Subsequently, joke writers were my Rosetta Stone while translating the encrypted language of writing.

Steven Wright & Mitch Hedberg were the only ones who made me laugh.
Their jokes are abstract concepts, they’re surreal like a Salvador Dali painting.
Woody Allen’s early collection of treatises was erudite, esoteric, & excellent.

They showed me you could be smart & silly, it didn’t have to be separated like church & state, you didn’t have to aim for the lowest common denominator like a super bowl commercial, you could be an elitist, you didn’t have to lower the bar like in limbo but raise the bar like in pole vaulting.
I try to always strive for originality when I write.

But when I steal, I steal from the best because to steal from one, that’s plagiarism, but to steal from many, that’s research, I stole that line.

7. What are the best responses you have had to your work?

Good news/bad news:
Bad news…
After reading my book, one person said it was the first paperweight made of more paper.
Good news…

I was glad my mom actually read it.
I kid, I kid.
She didn’t read it.
But she did say that, loudly, then posted it on Amazon…in bold font…all caps.
That was her actual review of my book.

But it wasn’t the only one.
I also got bad reviews.
And, I once wrote a joke about Crest toothpaste.
3 out of 4 dentists agreed it was hilarious.

8. What do you like about your work?

What I like about my work is it’s something I would read, which is good because few others read it.

I amalgamate attributes merited by two of my favorite authors into one piece:
The ebulliently subtle yet exuberantly celebrated elegant descriptions brilliantly infested by an eloquent commentary of F. Scott Fitzgerald.
And, the signature joke structure & styling of Dennis Miller minus the profuse proliferation of profanity.

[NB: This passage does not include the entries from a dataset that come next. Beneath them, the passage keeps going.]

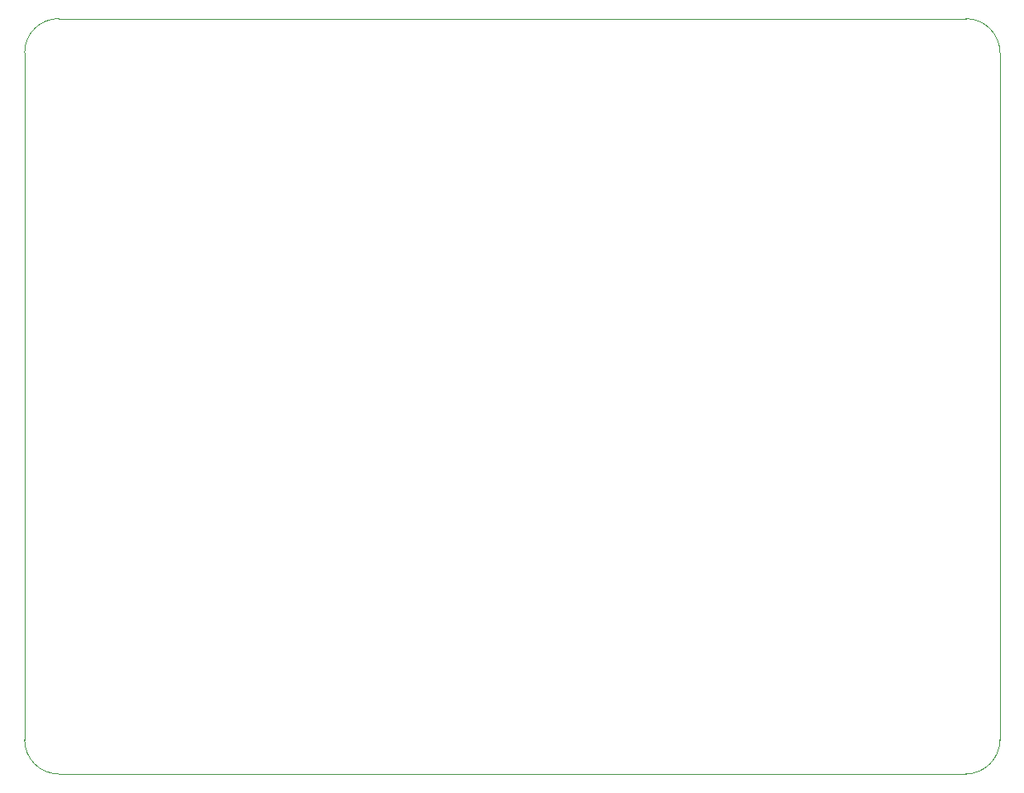
<source format=gbr>
%TF.GenerationSoftware,KiCad,Pcbnew,9.0.3*%
%TF.CreationDate,2025-12-22T19:21:40+07:00*%
%TF.ProjectId,BSPD v4 Rev 5,42535044-2076-4342-9052-657620352e6b,rev?*%
%TF.SameCoordinates,Original*%
%TF.FileFunction,Profile,NP*%
%FSLAX46Y46*%
G04 Gerber Fmt 4.6, Leading zero omitted, Abs format (unit mm)*
G04 Created by KiCad (PCBNEW 9.0.3) date 2025-12-22 19:21:40*
%MOMM*%
%LPD*%
G01*
G04 APERTURE LIST*
%TA.AperFunction,Profile*%
%ADD10C,0.038100*%
%TD*%
G04 APERTURE END LIST*
D10*
X237650000Y-144975000D02*
X144650000Y-144975000D01*
X241150000Y-141475000D02*
G75*
G02*
X237650000Y-144975000I-3500000J0D01*
G01*
X141150000Y-70975000D02*
G75*
G02*
X144650000Y-67475000I3500000J0D01*
G01*
X141150000Y-141475000D02*
X141150000Y-70975000D01*
X241150000Y-70975000D02*
X241150000Y-141475000D01*
X144650000Y-144975000D02*
G75*
G02*
X141150000Y-141475000I0J3500000D01*
G01*
X237650000Y-67475000D02*
G75*
G02*
X241150000Y-70975000I0J-3500000D01*
G01*
X144650000Y-67475000D02*
X237650000Y-67475000D01*
M02*

</source>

9. What advice would you give to other writers?

Don’t ask me to read your work cuz I’ll hate it.
If it’s bad, I’ll hate it cuz I hate bad writing.
And, if it’s good, I’ll be jealous & hate it even more.

10. Where do you see yourself in 5-10 years?

In 5 years, I’ll be celebrating the 5th anniversary of bombing this interview.
I’m finally having commercial success as a writer.
It’s taken me 30 years to become an overnight success.

Now, I’m blowing up like an Acme Fire Cracker strapped to the back of a rocket-skating coyote.
But, it won’t last long, like an iPhone battery, soon my success will be found in photographs printed on the back of an expired milk carton.